In 2019 Germany marks the 100th anniversary of the Bauhaus, the innovative school of art and design originally founded in Weimar. On this occasion, the Klassik Stiftung Weimar will open a new Bauhaus Museum on April 6th.
The old Bauhaus Museum on Theaterplatz, depicted in this story to preserve its memory, had been closed since January 8th 2018.
Walter Gropius started the Bauhaus in April 1919. He called international avant-garde artists such as Lyonel Feininger, Johannes Itten, Wassily Kandinsky, Paul Klee, Oskar Schlemmer and László Moholy-Nagy to Weimar to teach in his college based on an innovative, pluralist teaching programme including creativity training, team work and practically oriented workshops. The Bauhaus students obtained outstanding results in the fields of fine art, design, architecture and the performing arts.

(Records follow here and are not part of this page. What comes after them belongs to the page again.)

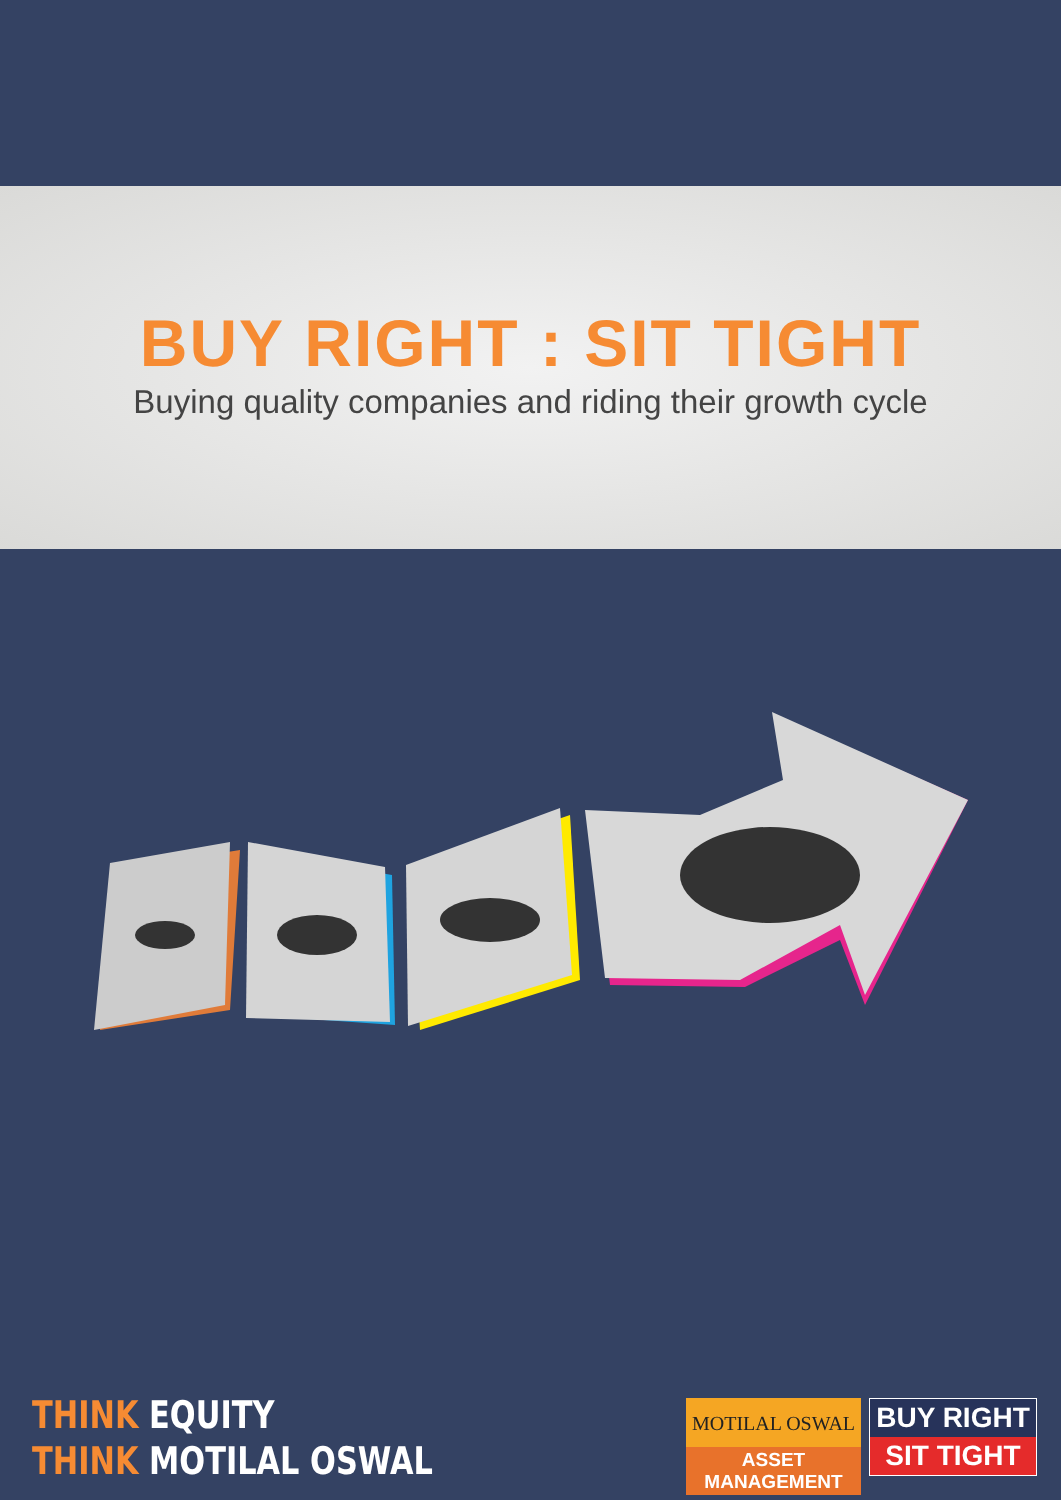BUY RIGHT : SIT TIGHT
Buying quality companies and riding their growth cycle
THINK EQUITY
THINK MOTILAL OSWAL
MOTILAL OSWAL
ASSET MANAGEMENT
BUY RIGHT
SIT TIGHT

The Bauhaus was driven out of Weimar in 1925, moved to Dessau and in 1932 relocated to Berlin. The National Socialists finally closed it in 1933. No other German college was as closely linked with the political, economic and cultural development of the Weimar Republic as the State Bauhaus.
In 1996, the Bauhaus Sites in Weimar and Dessau were officially added to the list of UNESCO World Heritage.